Ok, here is what we have. Nodes 192.168.107.12 and 192.168.107.13 are in the cluster. We created new VM (192.168.107.11) with clean Manticore and ran join cluster manticore_cluster at ‘192.168.107.13:9312’; there. Detailed logs from each node are attached here:

192.168.107.11 - https://pastebin.com/raw/zNQMCR0b
192.168.107.12 - https://pastebin.com/raw/vhZeGacM
192.168.107.13 - https://pastebin.com/raw/xn49p2HM

from log file you provide I see that node11 gets SST (RT index files) from node12

and at log of node12 I see

12:44:51.077 2020] [848] DEBUG: AsyncNetInputBuffer_c::AppendData: error 110 (Connection timed out) return -1

however log at node11 ends at 12:25:40 could you provide log from node11 from 12:35 tp 12:55 to search more events at that node?

as it is not clear why node12 reports about timeout

could you provide reproducible case with docker images or VM images? or k8s setup that reproduces issue here locally?

could you provide ls -lh of all index files in your cluster?

could you provide log from node11 from 12:35 tp 12:55 to search more events at that node?

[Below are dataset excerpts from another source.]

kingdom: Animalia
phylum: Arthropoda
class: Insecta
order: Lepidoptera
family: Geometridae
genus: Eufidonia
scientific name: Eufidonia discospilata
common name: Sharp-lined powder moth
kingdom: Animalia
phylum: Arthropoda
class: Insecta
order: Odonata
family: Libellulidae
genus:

It is the same as at 12:25:

[Thu Oct 29 12:25:40.735 2020] [852] RPL: remote cluster command 3, client 192.168.107.12:55414

It looks over all available ports. When it reaches the last available one, it starts from the beginning like RPL: remote cluster command 1, client 192.168.107.12:48894. So, there is no useful info in 192.168.107.11 logs after 12:25. It is all the same.

could you provide reproducible case with docker images or VM images? or k8s setup that reproduces issue here locally?

There is sensitive data in our indexes. So, unfortunately, we cannot provide you with it. The problem is not reproduced when indexes are empty or partially filled.

could you provide ls -lh of all index files in your cluster?

192.168.107.11 - https://pastebin.com/raw/mMJ4p7iX
192.168.107.12 - https://pastebin.com/raw/SnPKZWsC
192.168.107.13 - https://pastebin.com/raw/ZBPFAxsU

P.S. Index rzn is the biggest index in the cluster. It’s size is about 6.6G and it has 1808695 documents.

I see no info about file sizes only folder names. Could you provide ls -lh of all index files? I would like to see index files names, count and files sizes.

could you also post searchd section of config for nodes 11,12,13 ?

192.168.107.11 - https://pastebin.com/raw/hpujtPwh
192.168.107.12 - https://pastebin.com/raw/TV9Uwz6V
192.168.107.13 - https://pastebin.com/raw/fBCiYsqC

could you also post searchd section of config for nodes 11,12,13 ?

https://pastebin.com/raw/mn3sgJeQ

It is the same for all nodes. Except for server_id and IP addresses to listen.

I’ve just fixed the issue at replication SST for large indexes at master c419a324

You could use package from our dev repo after CI passed for that commit to check that issue is fixed for you.

The problem is not reproduced anymore, thank you! I will let you know if anything goes wrong with this.